Dr., İnsani ve Sosyal Araştırmalar Merkezi (İNSAMER)

Demokratik Kongo Cumhuriyeti’nin seçilmiş ilk başbakanı Patrice Lumumba’dan geriye kalan tek diş Lumumba ailesine iade edilerek Belçika’dan Kongo’ya götürüldü. Masraftan kaçınmayan Belçika makamları tek diş için iyi bir ambalaj ve şatafatlı bir tören tertip ederken Lumumba’ya yapılan insanlık dışı zulüm için de resmi özür diledi.

Kongo’da sömürgeci bir güç olarak varlık gösteren Belçika milliyetçi lider Patrice Lumumba’yı infaz ettirerek öldürtmüş, cesedi parçalatmış ve sonra da tamamen yok etmek için asit variline attırmıştı. Lumumba’dan geriye kalan bir diş ise Belçika’ya götürülmüştü. CIA-Belçika ve yerel işbirlikçilerinin 61 yıl önce birlikte işlediği bu akıl almaz cinayet sonrasında Kongo’nun kaderi değişmiş maden ve mineral zengini ülke iç savaş eşliğinde bir diktatöre teslim edilmişti.

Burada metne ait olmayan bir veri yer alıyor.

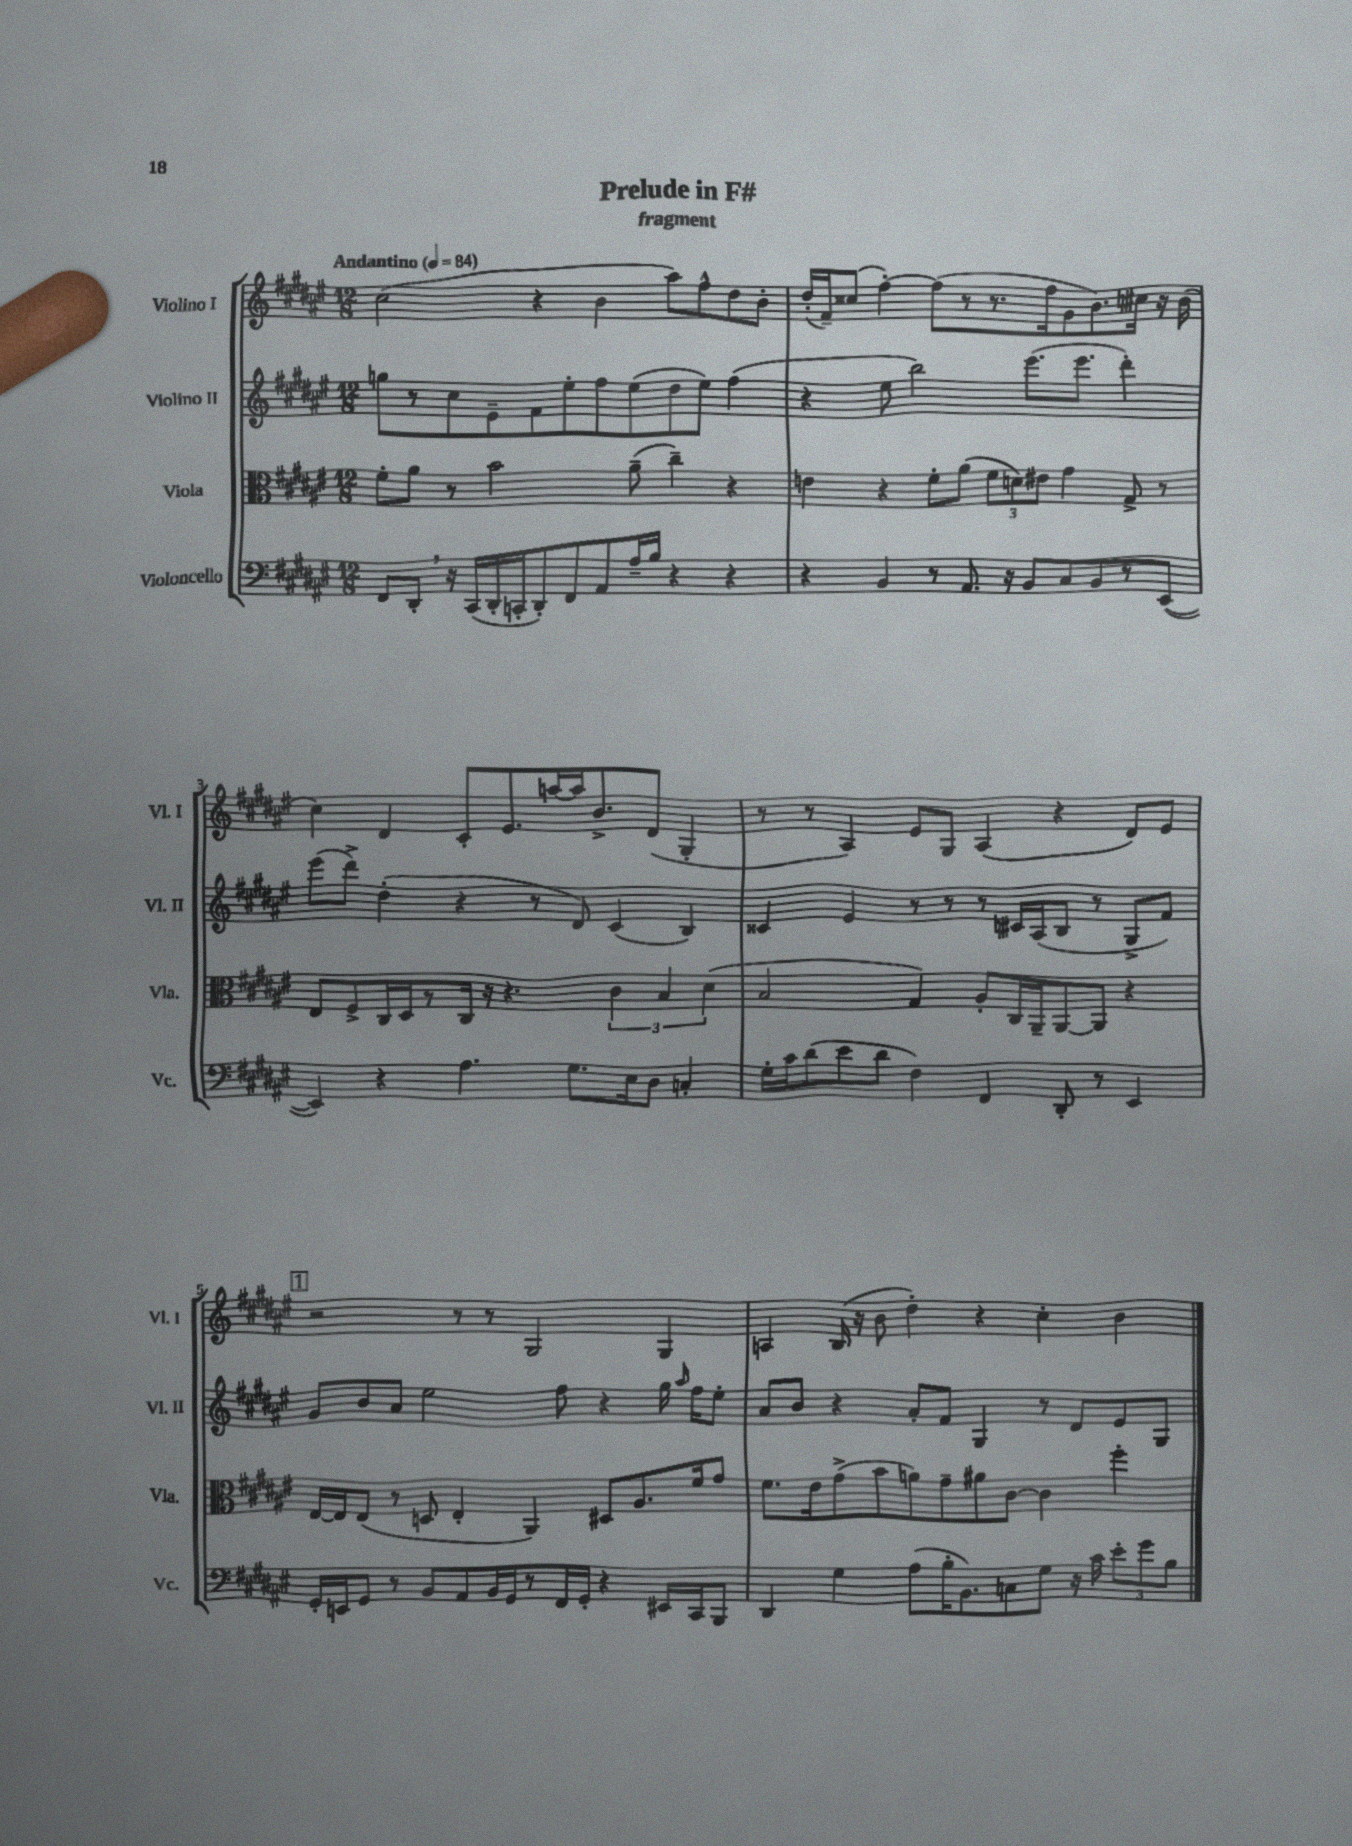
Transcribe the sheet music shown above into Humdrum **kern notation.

**kern	**kern	**kern	**kern
*part4	*part3	*part2	*part1
*staff4	*staff3	*staff2	*staff1
*I"Violoncello	*I"Viola	*I"Violino II	*I"Violino I
*I'Vc.	*I'Vla.	*I'Vl. II	*I'Vl. I
*clefF4	*clefC3	*clefG2	*clefG2
*k[f#c#g#d#a#e#]	*k[f#c#g#d#a#e#]	*k[f#c#g#d#a#e#]	*k[f#c#g#d#a#e#]
*M12/8	*M12/8	*M12/8	*M12/8
*MM84	*MM84	*MM84	*MM84
=1	=1	=1	=1
!	!	!	!LO:TX:a:B:t=Andantino
8FF#/L	8f#'\L	8ggn\L	(2cc#\
8DD#',/J	8a#\J	8r	.
16r	8r	8cc#\	.
(16CC#/LL	.	.	.
16DD#'/	2b\	8e#~\	.
16CCn'/J	.	.	.
8DD#'/)	.	8f#\	4r
8FF#/	.	8ee#'\	.
8AA#/	.	8ff#\	4b\
16A#~/L	(8a#~\	(8ee#\	.
16B/JJ	.	.	.
4r	4cc#~\)	8dd#\	8aa#\L)
.	.	8ee#\J)	8ff#^^\
4r	4r	(4ff#\	8dd#\
.	.	.	8b'\J
=2	=2	=2	=2
4r	4en\	4r	(16dd#'/LL
.	.	.	16f#~/J)
.	.	.	(8cc##X/J
4BB/	4r	8ee#\	[4ff#'\)
.	.	2bb\)	.
8r	8f#'\L	.	(8ff#\L]
8.AA#/	(8a#\J	.	8r
.	12f#\L	.	8.r
16r	.	.	.
.	12dn\)	.	.
8BB/L	.	(8.eee#\L	.
.	12e#X\J	.	.
.	.	.	16ff#\k
8C#/	4g#\	.	8g#\
.	.	8.eee#\J	.
8BB/	.	.	8.b\)
8r	8G#^/	4ddd#'\)	.
.	.	.	16cc#X\Jk
([8EE#/J	8r	.	16r
.	.	.	(16b\
!!LO:LB:g=z
=3	=3	=3	=3
4EE#/])	8E#/L	(8eee#\L	4cc#\)
.	8F#^/	8ddd#^\J)	.
4r	16C#/L	(4dd#'\	4d#/
.	16D#/J	.	.
.	8r	.	.
4.A#\	16C#/Jk	4r	8c#'/L
.	16r	.	.
.	4.r	.	8.e#/
.	.	8r	.
.	.	.	[16aan/L
8.G#\L	.	8d#/)	16aa/J]
.	.	.	8.b^/
.	6c#\	(4c#/	.
16E#\k	.	.	.
8D#\J	.	.	(8d#/J
.	6B/	.	.
4Cn'/	.	4B/)	4G#'/
.	(6d#\	.	.
=4	=4	=4	=4
16G#'\LL	2B/	4c##X/	8r
16c#\J	.	.	.
(8d#\	.	.	8r
8e#\	.	4e#/	4A#/)
8d#\J	.	.	.
4F#\)	4G#/)	8r	8e#/L
.	.	8r	8G#/J
4FF#/	8A#'/L	8r	(4A#/
.	16C#/L	16c#X/LL	.
.	16AA#~/J	(16A#/J	.
8DD#'/	[8AA#/	8B/J	4r
8r	8AA#/J]	8r	.
4EE#/	4r	8G#^/L	8d#/L)
.	.	8f#/J)	8e#/J
!!LO:LB:g=z
!!LO:REH:place=s1:t=1
=5	=5	=5	=5
16GG#'/LL	[16E#/LL	8g#/L	2r
16EEn/J	16E#/J]	.	.
8GG#/J	(8E#/J	8b/	.
8r	8r	8a#/J	.
8BB/L	8Dn/	2ee#\	.
8AA#/	4E#'/	.	8r
16BB/L	.	.	8r
16GG#/J	.	.	.
8r	4AA#/)	.	2G#/
16FF#/L	.	8ff#\	.
16GG#'/JJ	.	.	.
4r	8D#X/L	4r	.
.	8.A#/	.	.
16EE#X/LL	.	16gg#\	4G#/
.	.	16qqaa#/	.
16CC#/J	16f#/k	16ff#\KL	.
8BBB/J	8g#/J	8ee#'\J	.
=6	=6	=6	=6
4DD#/	8.f#\L	8a#/L	4An/
.	.	8b/J	.
.	16e#\k	.	.
4G#\	(8g#^\	4r	(16B/
.	.	.	16r
.	8b\	.	8b\
(8A#\L	8an\)	8a#'/L	4dd#'\)
16B'\K	8g#~\	8f#/J	.
8.BB\)	.	.	.
.	8a#X\	4G#/	4r
8Cn\	[8c#\J	.	.
8G#\J	4c#\]	8r	4cc#'\
16r	.	8d#/L	.
16c#\	.	.	.
12e#'\L	4ff#'\	8e#/	4b\
12g#\	.	.	.
.	.	8G#/J	.
12B\J	.	.	.
==	==	==	==
*-	*-	*-	*-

Ülkemizde Patrice Lumumba hakkında ilk kitap çalışmasına imza atmıştır. Hıfzı Topuz onun bağımsızlık sembolü oluşuna vurgu yaptıktan sonra bu denli işkencelere maruz kalan başka bir başbakan olmadığını yazar ve Lumumba için “tanımalıyız böyle bir insanı” der.[1] Topuz bu konuda son derece haklıdır; tanımalıyız onu çünkü Lumumba’yı tanımak Afrika’yı tanımaktır. Jean-Paul Sartre onun için “Lumumba ölümü ile bir kişi olmaktan çıkmış, sosyal ve siyasal rejimlerin çoğulluğu, sorunları, çelişkileri, birlik istenci gücü ve güçsüzlüğü ile Afrika oluştur” tespitini yapar.[2] Gerçekten de bu pan-Afrikanist liderin kısa süren yaşamı Afrika ile şaşırtıcı düzeyde içkindir. Başbakan seçilmesi, uğradığı ihanet, katledilmesi, ülkesinin yeni-sömürgeciliğe kurban edilişi ve 61 yıl sonra gelen itiraf topyekûn Afrika’nın ekonomik zenginlikleri ve bağımsızlığının adeta tek bir kişilikte ve ülkede temsilidir.   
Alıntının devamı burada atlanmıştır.